[Opening Dataset records section]

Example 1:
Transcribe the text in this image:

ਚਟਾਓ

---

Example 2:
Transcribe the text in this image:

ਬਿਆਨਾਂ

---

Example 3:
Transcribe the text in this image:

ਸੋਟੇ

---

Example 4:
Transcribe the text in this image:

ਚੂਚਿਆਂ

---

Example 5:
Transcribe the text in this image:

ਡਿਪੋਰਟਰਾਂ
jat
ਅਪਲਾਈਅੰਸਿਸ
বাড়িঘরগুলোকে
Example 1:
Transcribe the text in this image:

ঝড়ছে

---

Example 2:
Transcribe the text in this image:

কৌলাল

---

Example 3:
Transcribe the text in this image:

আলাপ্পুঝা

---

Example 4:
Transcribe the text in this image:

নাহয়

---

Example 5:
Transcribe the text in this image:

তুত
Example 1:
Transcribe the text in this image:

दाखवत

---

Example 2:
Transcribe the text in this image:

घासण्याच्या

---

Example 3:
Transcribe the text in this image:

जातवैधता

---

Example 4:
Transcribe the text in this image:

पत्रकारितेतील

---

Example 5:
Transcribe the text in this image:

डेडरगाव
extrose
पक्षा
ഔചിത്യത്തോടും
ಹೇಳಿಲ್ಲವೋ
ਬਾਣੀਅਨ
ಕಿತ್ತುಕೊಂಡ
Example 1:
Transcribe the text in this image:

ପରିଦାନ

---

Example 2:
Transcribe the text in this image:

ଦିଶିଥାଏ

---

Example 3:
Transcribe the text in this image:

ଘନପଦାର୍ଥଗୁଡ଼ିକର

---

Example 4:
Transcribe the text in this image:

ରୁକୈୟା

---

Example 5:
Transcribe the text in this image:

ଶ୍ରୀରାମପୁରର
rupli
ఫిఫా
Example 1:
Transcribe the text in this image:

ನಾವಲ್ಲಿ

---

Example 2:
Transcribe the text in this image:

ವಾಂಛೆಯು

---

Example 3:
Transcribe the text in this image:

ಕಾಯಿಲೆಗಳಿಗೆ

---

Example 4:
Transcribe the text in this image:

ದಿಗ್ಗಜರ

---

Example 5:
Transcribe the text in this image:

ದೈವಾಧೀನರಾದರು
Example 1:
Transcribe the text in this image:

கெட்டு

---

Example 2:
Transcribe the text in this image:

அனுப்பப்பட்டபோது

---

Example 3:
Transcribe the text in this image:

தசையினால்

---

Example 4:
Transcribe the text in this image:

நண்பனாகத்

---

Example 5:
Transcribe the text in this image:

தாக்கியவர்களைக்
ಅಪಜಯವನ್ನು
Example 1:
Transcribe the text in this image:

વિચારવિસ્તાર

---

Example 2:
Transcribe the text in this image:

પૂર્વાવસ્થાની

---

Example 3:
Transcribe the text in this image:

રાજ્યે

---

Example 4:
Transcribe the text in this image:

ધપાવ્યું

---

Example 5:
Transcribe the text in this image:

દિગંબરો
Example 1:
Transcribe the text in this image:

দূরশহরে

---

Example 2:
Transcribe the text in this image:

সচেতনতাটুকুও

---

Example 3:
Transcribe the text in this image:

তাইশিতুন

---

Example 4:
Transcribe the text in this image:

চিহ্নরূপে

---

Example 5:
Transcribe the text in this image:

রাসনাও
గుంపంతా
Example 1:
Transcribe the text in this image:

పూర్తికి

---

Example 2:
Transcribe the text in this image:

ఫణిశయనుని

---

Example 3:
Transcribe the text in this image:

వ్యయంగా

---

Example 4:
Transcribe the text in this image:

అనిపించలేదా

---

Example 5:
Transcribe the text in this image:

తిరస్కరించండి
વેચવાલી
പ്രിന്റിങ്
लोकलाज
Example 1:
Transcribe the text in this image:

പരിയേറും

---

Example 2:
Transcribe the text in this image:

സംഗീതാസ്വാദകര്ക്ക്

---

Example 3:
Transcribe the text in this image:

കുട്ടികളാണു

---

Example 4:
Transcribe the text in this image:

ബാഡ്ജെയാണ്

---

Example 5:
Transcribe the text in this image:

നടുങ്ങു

[Closing Dataset records section]

#### Activity:
A complete, exact copy of the entries is required.

#### Output for this task:
Example 1:
Transcribe the text in this image:

ਚਟਾਓ

---

Example 2:
Transcribe the text in this image:

ਬਿਆਨਾਂ

---

Example 3:
Transcribe the text in this image:

ਸੋਟੇ

---

Example 4:
Transcribe the text in this image:

ਚੂਚਿਆਂ

---

Example 5:
Transcribe the text in this image:

ਡਿਪੋਰਟਰਾਂ
jat
ਅਪਲਾਈਅੰਸਿਸ
বাড়িঘরগুলোকে
Example 1:
Transcribe the text in this image:

ঝড়ছে

---

Example 2:
Transcribe the text in this image:

কৌলাল

---

Example 3:
Transcribe the text in this image:

আলাপ্পুঝা

---

Example 4:
Transcribe the text in this image:

নাহয়

---

Example 5:
Transcribe the text in this image:

তুত
Example 1:
Transcribe the text in this image:

दाखवत

---

Example 2:
Transcribe the text in this image:

घासण्याच्या

---

Example 3:
Transcribe the text in this image:

जातवैधता

---

Example 4:
Transcribe the text in this image:

पत्रकारितेतील

---

Example 5:
Transcribe the text in this image:

डेडरगाव
extrose
पक्षा
ഔചിത്യത്തോടും
ಹೇಳಿಲ್ಲವೋ
ਬਾਣੀਅਨ
ಕಿತ್ತುಕೊಂಡ
Example 1:
Transcribe the text in this image:

ପରିଦାନ

---

Example 2:
Transcribe the text in this image:

ଦିଶିଥାଏ

---

Example 3:
Transcribe the text in this image:

ଘନପଦାର୍ଥଗୁଡ଼ିକର

---

Example 4:
Transcribe the text in this image:

ରୁକୈୟା

---

Example 5:
Transcribe the text in this image:

ଶ୍ରୀରାମପୁରର
rupli
ఫిఫా
Example 1:
Transcribe the text in this image:

ನಾವಲ್ಲಿ

---

Example 2:
Transcribe the text in this image:

ವಾಂಛೆಯು

---

Example 3:
Transcribe the text in this image:

ಕಾಯಿಲೆಗಳಿಗೆ

---

Example 4:
Transcribe the text in this image:

ದಿಗ್ಗಜರ

---

Example 5:
Transcribe the text in this image:

ದೈವಾಧೀನರಾದರು
Example 1:
Transcribe the text in this image:

கெட்டு

---

Example 2:
Transcribe the text in this image:

அனுப்பப்பட்டபோது

---

Example 3:
Transcribe the text in this image:

தசையினால்

---

Example 4:
Transcribe the text in this image:

நண்பனாகத்

---

Example 5:
Transcribe the text in this image:

தாக்கியவர்களைக்
ಅಪಜಯವನ್ನು
Example 1:
Transcribe the text in this image:

વિચારવિસ્તાર

---

Example 2:
Transcribe the text in this image:

પૂર્વાવસ્થાની

---

Example 3:
Transcribe the text in this image:

રાજ્યે

---

Example 4:
Transcribe the text in this image:

ધપાવ્યું

---

Example 5:
Transcribe the text in this image:

દિગંબરો
Example 1:
Transcribe the text in this image:

দূরশহরে

---

Example 2:
Transcribe the text in this image:

সচেতনতাটুকুও

---

Example 3:
Transcribe the text in this image:

তাইশিতুন

---

Example 4:
Transcribe the text in this image:

চিহ্নরূপে

---

Example 5:
Transcribe the text in this image:

রাসনাও
గుంపంతా
Example 1:
Transcribe the text in this image:

పూర్తికి

---

Example 2:
Transcribe the text in this image:

ఫణిశయనుని

---

Example 3:
Transcribe the text in this image:

వ్యయంగా

---

Example 4:
Transcribe the text in this image:

అనిపించలేదా

---

Example 5:
Transcribe the text in this image:

తిరస్కరించండి
વેચવાલી
പ്രിന്റിങ്
लोकलाज
Example 1:
Transcribe the text in this image:

പരിയേറും

---

Example 2:
Transcribe the text in this image:

സംഗീതാസ്വാദകര്ക്ക്

---

Example 3:
Transcribe the text in this image:

കുട്ടികളാണു

---

Example 4:
Transcribe the text in this image:

ബാഡ്ജെയാണ്

---

Example 5:
Transcribe the text in this image:

നടുങ്ങു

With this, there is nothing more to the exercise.